For Cecile, as the blue Citroën moved south between Arles and Saintes-Maries, the Camargue was nothing but an increasingly featureless desolation: her spirits became correspondingly increasingly depressed. Occasionally she glanced at Bowman but found no help there: he seemed relaxed, almost cheerful, and if the consideration of the recently spilled blood he had on his hands bore heavily on him he was concealing his feelings remarkably well. Probably, Cecile thought, he had forgotten all about it: the thought had made her feel more depressed than ever. She surveyed the bleak landscape again and turned to Bowman.
‘People live here?’
‘They live here, they love here, they die here. Let’s hope we won’t today. Die here, I mean.’
‘Oh, do be quiet. Where are all the cowboys I’ve heard of – the gardiens as you call them?’
‘In the pubs, I should imagine. This is fiesta day, remember – a holiday.’ He smiled at her. ‘I wish it was for us too.’
‘But your life is one long holiday. You said so.’
‘For us, I said.’
‘A pretty compliment.’ She looked at him consideringly. ‘Can you tell me, offhand, when you last had a holiday?’
‘Offhand, no.’
Cecile nodded, looked ahead again. Half a mile away, on the left-hand side of the road, was a fairly large group of buildings, some of them quite substantial.
‘Life at last,’ she said. ‘What’s that?’
‘A mas. A farm, more of a ranch. Also a bit of a dude ranch – living accommodation, restaurant, riding school. Mas de Lavignolle, they call it.’
‘You’ve been here before, then?’
‘All those holidays,’ Bowman said apologetically.
‘What else?’ She turned her attention to the scene ahead again, then suddenly leaned forward. Just beyond the farm was a windbreak of pines and just beyond that again there was coming into view a scene that showed that there could, indeed, be plenty of life in the Camargue. At least a score of caravans and perhaps a hundred cars were parked haphazardly on the hard-packed earth on the right-hand side of the road. On the left, in a field which was more dust than grass, there were lines of what appeared to be brightly coloured tents. Some of the tents were no more than striped awnings with, below them, trestle tables which, dependent on what was piled on them, acted as either bars or snack-bars. Other and smaller canvas-topped stalls were selling souvenirs or clothes or candy, while still others had been converted into shooting galleries, roulette stands and other games of chance. There were several hundred people milling around among the stalls, obviously enjoying and making the most of the amenities offered. Cecile turned to Bowman as he slowed to let people cross the road.
‘What’s all this, then?’
‘Obvious, isn’t it? A country fair. Arles isn’t the only place in the Camargue – some of the people hereabouts don’t even consider it as being part of the Camargue and act accordingly. Some communities prefer to provide their own diversions and amusements at fiesta time – the Mas de Lavignolle is one of them.’
‘My, my, we are well-informed, aren’t we?’ She looked ahead again and pointed to a large oval-shaped arena with its sides made, apparently, of mud and wattles.
‘What’s that? A corral?’
‘That,’ Bowman said, ‘is a genuine old-fashioned bull-ring where the main attraction of the afternoon will take place.’
She made a face. ‘Drive on.’
He drove on. After less than fifteen minutes, at the end of a long straight stretch of dusty road, he pulled the blue Citroën off the road and got out.

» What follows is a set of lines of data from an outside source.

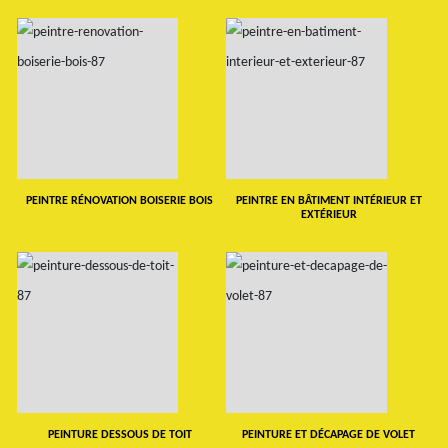
PEINTRE RÉNOVATION BOISERIE BOIS
PEINTRE EN BÂTIMENT INTÉRIEUR ET
EXTÉRIEUR
PEINTURE DESSOUS DE TOIT
PEINTURE ET DÉCAPAGE DE VOLET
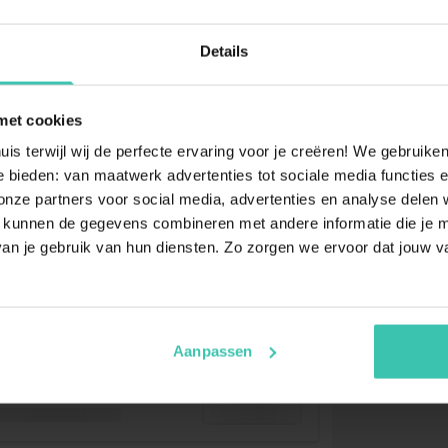
Details
met cookies
uis terwijl wij de perfecte ervaring voor je creëren! We gebruik
 bieden: van maatwerk advertenties tot sociale media functies e
ze partners voor social media, advertenties en analyse delen w
 kunnen de gegevens combineren met andere informatie die je me
an je gebruik van hun diensten. Zo zorgen we ervoor dat jouw v
Aanpassen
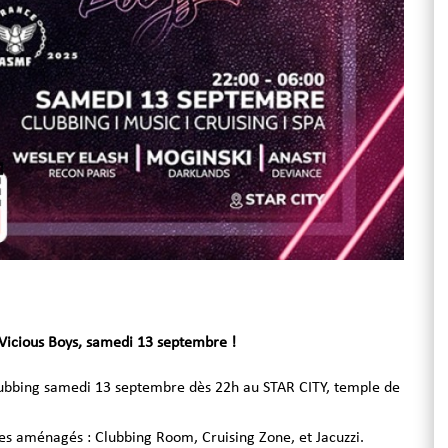
Vicious Boys, samedi 13 septembre !
ubbing samedi 13 septembre dès 22h au STAR CITY, temple de
es aménagés : Clubbing Room, Cruising Zone, et Jacuzzi.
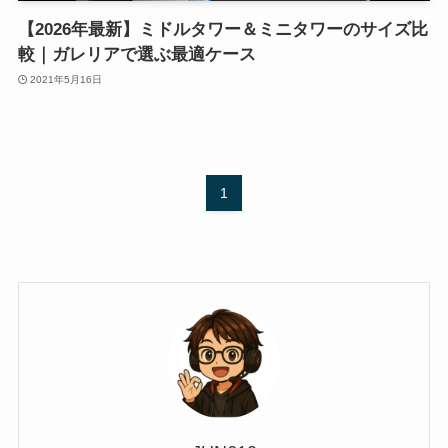
【2026年最新】ミドルタワー＆ミニタワーのサイズ比
較｜ガレリアで選ぶ最適ケース
2021年5月16日
1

Cecile looked at him enquiringly.
‘Two straight miles of road,’ he explained. ‘Gypsy caravans travel at thirty miles an hour. So, four minutes’ warning.’

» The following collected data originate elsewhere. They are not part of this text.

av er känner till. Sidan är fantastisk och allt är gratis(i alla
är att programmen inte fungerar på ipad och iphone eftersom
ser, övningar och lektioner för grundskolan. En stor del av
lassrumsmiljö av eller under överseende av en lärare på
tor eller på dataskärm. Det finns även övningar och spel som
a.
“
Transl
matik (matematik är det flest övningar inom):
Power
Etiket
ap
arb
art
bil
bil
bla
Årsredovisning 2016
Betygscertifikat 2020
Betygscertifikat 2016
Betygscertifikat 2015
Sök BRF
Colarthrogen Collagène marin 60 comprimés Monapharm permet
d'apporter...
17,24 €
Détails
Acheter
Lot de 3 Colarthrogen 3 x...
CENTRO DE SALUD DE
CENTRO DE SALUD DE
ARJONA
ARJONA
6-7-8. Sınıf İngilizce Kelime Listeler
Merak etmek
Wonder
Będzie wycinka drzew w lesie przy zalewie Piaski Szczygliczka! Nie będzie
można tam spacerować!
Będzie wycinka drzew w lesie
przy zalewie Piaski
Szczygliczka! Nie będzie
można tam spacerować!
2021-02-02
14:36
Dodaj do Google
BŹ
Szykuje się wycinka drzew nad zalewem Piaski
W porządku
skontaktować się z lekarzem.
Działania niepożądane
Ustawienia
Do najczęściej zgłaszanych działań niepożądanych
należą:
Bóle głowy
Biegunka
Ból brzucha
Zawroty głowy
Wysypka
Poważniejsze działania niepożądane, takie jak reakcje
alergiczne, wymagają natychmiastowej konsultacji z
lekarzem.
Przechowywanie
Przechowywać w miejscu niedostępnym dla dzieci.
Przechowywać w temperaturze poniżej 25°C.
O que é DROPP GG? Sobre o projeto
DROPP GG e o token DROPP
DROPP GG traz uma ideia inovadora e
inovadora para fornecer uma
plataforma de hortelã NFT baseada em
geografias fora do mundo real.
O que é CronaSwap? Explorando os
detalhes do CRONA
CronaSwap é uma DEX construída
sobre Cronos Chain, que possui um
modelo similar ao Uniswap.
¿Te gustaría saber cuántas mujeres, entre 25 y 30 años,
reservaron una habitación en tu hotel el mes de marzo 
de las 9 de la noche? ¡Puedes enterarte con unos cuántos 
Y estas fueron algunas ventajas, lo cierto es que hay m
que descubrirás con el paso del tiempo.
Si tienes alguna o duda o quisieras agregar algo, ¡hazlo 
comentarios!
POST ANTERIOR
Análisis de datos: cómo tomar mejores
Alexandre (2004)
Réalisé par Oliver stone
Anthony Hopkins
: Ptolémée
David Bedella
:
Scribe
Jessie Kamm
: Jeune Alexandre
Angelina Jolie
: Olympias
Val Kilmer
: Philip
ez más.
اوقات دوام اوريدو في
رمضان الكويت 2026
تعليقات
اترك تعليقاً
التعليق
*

‘And a panic-stricken Bowman can be on his way in less than fifteen seconds?’
‘Less. If I haven’t finished off the champagne, longer. But enough. Come. Lunch.’
Ten miles to the north, on the same road, a long convoy of gypsy caravans were heading south, raising an immense cloud of dust in their passing. The caravans, normally far from inhibited in the brightness and diversity of their colours, seemed now, in their striking contrast to the bleakness of the landscape around them, more gay and exotic than ever.